Я опять не сплю из-за треска рыбачьих лодок. На другой день за завтраком знакомый поляк, который всегда навеселе, радостно бросается ко мне: "Я вас поздравляю!" Через час становится известно: премию получил чех из Парижа. Мы садимся в автобус и отправляемся в Палермо на прием к мэру. После мэра поедем смотреть мертвецов в катакомбы капуцинов. Здесь все гордятся этими катакомбами, где мертвецы стоят в позах живых людей в своей истлевшей одежде. Бедная попытка обмануть смерть. Но нельзя обмануть то, что самое страшное в мире, - смерть в Сицилии. Автобус достигает белых домов Палермо, они кажутся слепыми из-за опущенных желтых жалюзи. Автобус поворачивает на улицу, обсаженную пальмами. Солнце плавит асфальт. Мауро, который сидит рядом, придвигается и шепчет:
- Посмотрите на эту улицу внимательно. Где-то здесь лежит Роберто Маддалони. Я вчера не сказал? - Шепчет совсем неслышно: - Ее муж был одним из главарей мафии. Одиннадцать лет назад он исчез. Говорят, лежит здесь, под асфальтом этой улицы. Но, впрочем, никто точно не знает.
ОПРОКИНУТЫЙ ДОМ
Из мрака выпрыгнул золотой слиток: так возник Лас-Вегас. Внизу чернотой текла пустыня. Слиток выглядел нелепо.
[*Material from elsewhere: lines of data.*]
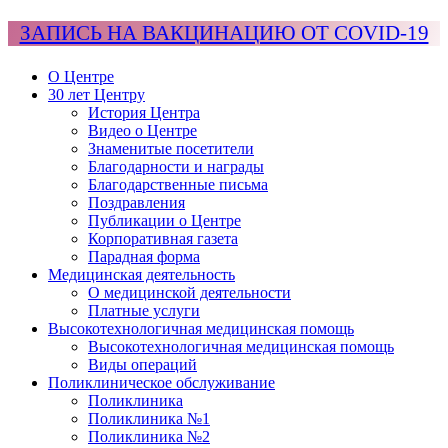
ЗАПИСЬ НА ВАКЦИНАЦИЮ ОТ COVID-19
О Центре
30 лет Центру
История Центра
Видео о Центре
Знаменитые посетители
Благодарности и награды
Благодарственные письма
Поздравления
Публикации о Центре
Корпоративная газета
Парадная форма
Медицинская деятельность
О медицинской деятельности
Платные услуги
Высокотехнологичная медицинская помощь
Высокотехнологичная медицинская помощь
Виды операций
Поликлиническое обслуживание
Поликлиника
Поликлиника №1
Поликлиника №2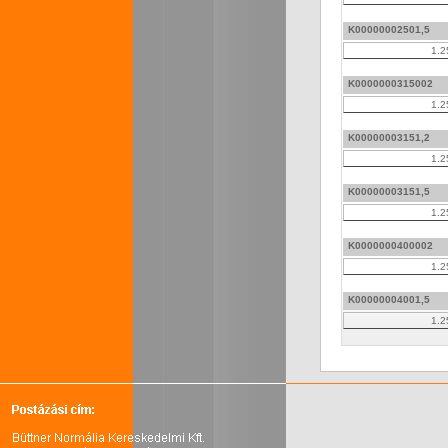
K00000002501,5
1.2
K0000000315002
1.2
K00000003151,2
1.2
K00000003151,5
1.2
K0000000400002
1.2
K00000004001,5
1.2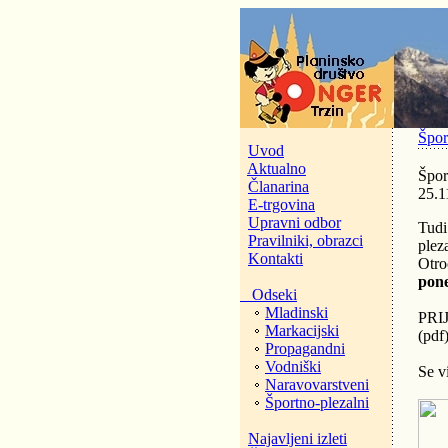
Špor
Uvod
Aktualno
Špor
Članarina
25.1
E-trgovina
Upravni odbor
Tudi
Pravilniki, obrazci
plez
Kontakti
Otro
pone
Odseki
Mladinski
PRI
Markacijski
(pdf
Propagandni
Vodniški
Se v
Naravovarstveni
Športno-plezalni
Najavljeni izleti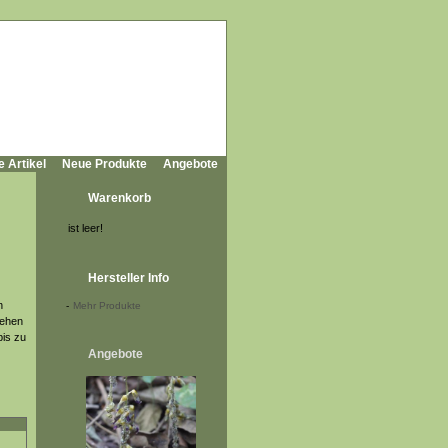
e Artikel
Neue Produkte
Angebote
Warenkorb
ist leer!
Hersteller Info
n
-
Mehr Produkte
tehen
bis zu
Angebote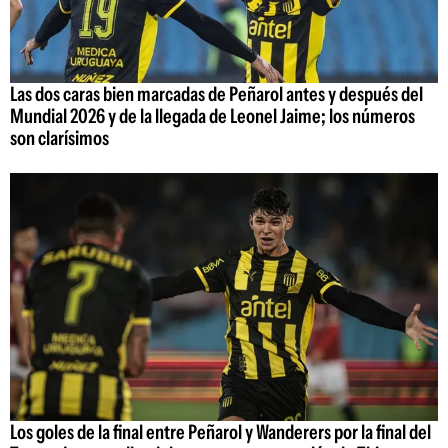
Las dos caras bien marcadas de Peñarol antes y después del
Mundial 2026 y de la llegada de Leonel Jaime; los números
son clarísimos
Los goles de la final entre Peñarol y Wanderers por la final del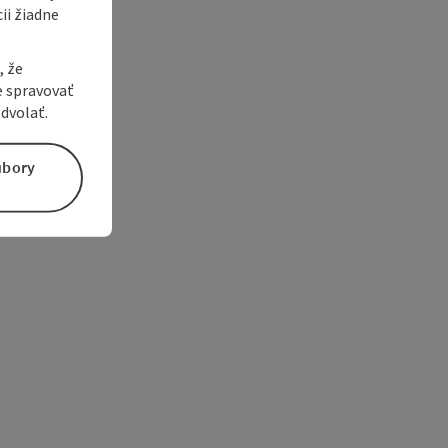
ii žiadne
, že
e spravovať
dvolať.
úbory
Его не должно было быть в черноте. "Золотой слиток" ("Golden Nugget", как называется одно из знаменитых казино, тут все казино знаменитые) - символ этой нелепости посреди пустыни, этой античеловеческой и в то же время глубоко человеческой фантазии, этого нагромождения страстей, упований, ярости, похоти, бессмыслицы, надежд. Сорок минут самолетом из Лос-Анджелеса - и гроздь огней, означающая _великие возможности_, выплескивается навстречу из мрака. Они привезли меня все это показать. Но я это видел. Я догадался. Я знал. Потому что какая разница - где? В зале, похожем на вокзал, где стоит гул многих сотен голосов, стук автоматов, которые дергают за ручки, звон сыплющихся монет, или же - на летней верандочке в деревне Репихово, где мы засиживались до петухов втроем, полковник Гусев, Боря и я, одурманенные вожделением переменить судьбу? Мы играли в... - ах, какая разница, как называлась игра... _Великие возможности_ не имеют размеров, они имеют лишь запах, лишь ветер, от которого холодеет душа. Полковник и я выигрывали, Боря платил. Но он упорно стремился переменить судьбу и набрасывался на нас вновь и вновь, все больше залезая в долги. Это было в пятьдесят четвертом, а может быть, в пятьдесят пятом по Северной дороге, недалеко от Абрамцева, летом, когда дети были еще маленькие, а планы грандиозные и, главное, нам хотелось переменить судьбу. И вот Бори нет на земле. Он исчез две недели назад, в середине сентября. Перемена судьбы происходит внезапно. Он не прочитает этот рассказ про Лас-Вегас и про то, как мы играли до петухов на деревенской верандочке, где на полу были рассыпаны дозревающие хозяйские помидоры, а на стеклах висели связками лук и чеснок. Про деревенскую верандочку ему было бы читать интересно, а про Лас-Вегас нет.